Brown no podría acercarse a la victoria en unos comicios estatales sin el problema de la sanidad. No podría haber recaudado tanto dinero si no fuera por la rabia que recorre el país.

Tan importante como las legislativas de Massachusetts fueran para el debate sanitario, también representan un momento de conversión para el Partido Republicano. ¿Qué tipo de partido será?

A primera vista, el éxito de Brown, especialmente entre los independientes, sugiere que el electorado del Partido Republicano se está ampliando para dar cabida incluso a los candidatos moderados favorables al aborto como Brown. ¿Han desplazado los conservadores fiscales a los social conservadores como electorado principal? ¿O le han despejado espacio los Republicanos Palin-Huckabee por cuestión de conveniencia?
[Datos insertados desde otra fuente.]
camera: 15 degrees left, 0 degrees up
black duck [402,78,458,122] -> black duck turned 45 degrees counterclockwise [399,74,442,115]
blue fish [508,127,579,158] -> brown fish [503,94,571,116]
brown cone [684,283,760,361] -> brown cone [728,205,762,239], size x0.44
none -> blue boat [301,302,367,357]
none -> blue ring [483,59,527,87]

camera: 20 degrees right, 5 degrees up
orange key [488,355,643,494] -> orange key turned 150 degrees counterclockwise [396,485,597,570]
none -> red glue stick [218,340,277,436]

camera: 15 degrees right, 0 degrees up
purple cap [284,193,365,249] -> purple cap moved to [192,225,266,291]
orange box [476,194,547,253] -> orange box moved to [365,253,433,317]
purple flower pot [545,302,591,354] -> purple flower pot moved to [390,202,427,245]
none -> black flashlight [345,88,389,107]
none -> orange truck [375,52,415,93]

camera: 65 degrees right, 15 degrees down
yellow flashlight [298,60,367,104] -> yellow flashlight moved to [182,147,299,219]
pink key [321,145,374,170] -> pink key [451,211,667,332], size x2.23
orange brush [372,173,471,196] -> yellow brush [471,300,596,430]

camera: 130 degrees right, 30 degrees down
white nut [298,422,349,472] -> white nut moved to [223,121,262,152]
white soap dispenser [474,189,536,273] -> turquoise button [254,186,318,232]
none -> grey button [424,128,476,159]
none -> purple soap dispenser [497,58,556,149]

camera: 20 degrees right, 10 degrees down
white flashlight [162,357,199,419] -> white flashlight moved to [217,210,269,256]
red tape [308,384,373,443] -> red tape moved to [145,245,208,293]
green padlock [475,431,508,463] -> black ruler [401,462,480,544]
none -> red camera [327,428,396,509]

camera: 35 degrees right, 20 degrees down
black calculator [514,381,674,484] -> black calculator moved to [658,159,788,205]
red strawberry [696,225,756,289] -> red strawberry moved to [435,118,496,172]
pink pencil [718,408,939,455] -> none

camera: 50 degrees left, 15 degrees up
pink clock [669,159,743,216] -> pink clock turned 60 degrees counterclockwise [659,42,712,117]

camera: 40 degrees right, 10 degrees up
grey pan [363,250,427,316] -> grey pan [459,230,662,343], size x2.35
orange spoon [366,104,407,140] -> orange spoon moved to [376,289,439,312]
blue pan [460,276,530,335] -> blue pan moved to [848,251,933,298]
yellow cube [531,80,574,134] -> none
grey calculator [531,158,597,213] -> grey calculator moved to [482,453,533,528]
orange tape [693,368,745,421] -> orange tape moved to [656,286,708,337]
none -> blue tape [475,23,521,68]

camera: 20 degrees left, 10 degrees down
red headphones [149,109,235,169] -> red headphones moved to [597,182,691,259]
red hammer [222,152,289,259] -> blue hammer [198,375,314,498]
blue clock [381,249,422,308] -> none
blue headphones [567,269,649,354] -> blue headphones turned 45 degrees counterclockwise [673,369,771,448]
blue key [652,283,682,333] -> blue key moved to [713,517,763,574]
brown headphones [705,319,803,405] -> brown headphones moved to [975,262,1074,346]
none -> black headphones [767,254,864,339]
Puede que el partido haya adoptado la filosofía de un ex secretario del Partido Republicano que me dijo una vez: "El buen Republicano es el Republicano que gana".

Una vez más, las posiciones sociales de Coakley eran políticamente radicales, hasta para Massachusetts. Cualquiera que sea el caso, sería un error presentar a Brown como el salvador del partido, dicen los privilegiados próximos a los comicios. Brown es sui generis - un candidato idóneo para su momento y lugar. Como ha señalado un miembro del Partido Republicano:

"Nadie debería esperar que sea un icono conservador, porque no lo es", dijo. "Él es el representante de los habitantes de Massachusetts".

Sí, los Republicanos que hicieron todo lo posible porque saliera elegido han demostrado ser prácticos. Entendieron que alguien como Jim DeMint, de Carolina del Sur, no podía ganar en Massachusetts. Pero en última instancia, como pueden dar fe otros incluyendo al presidente, nadie está a la altura mucho tiempo de su estatus de icono.

Lo que (BEG ITAL)sí se puede(END ITAL) deducir de los comicios Brown-Coakley es que ha surgido un nuevo mantra nacional entre el electorado que es un mal presagio para los Demócratas.

La cosa ya no va de esperanza y cambio, sino de algo más concreto: o reformas o te vas.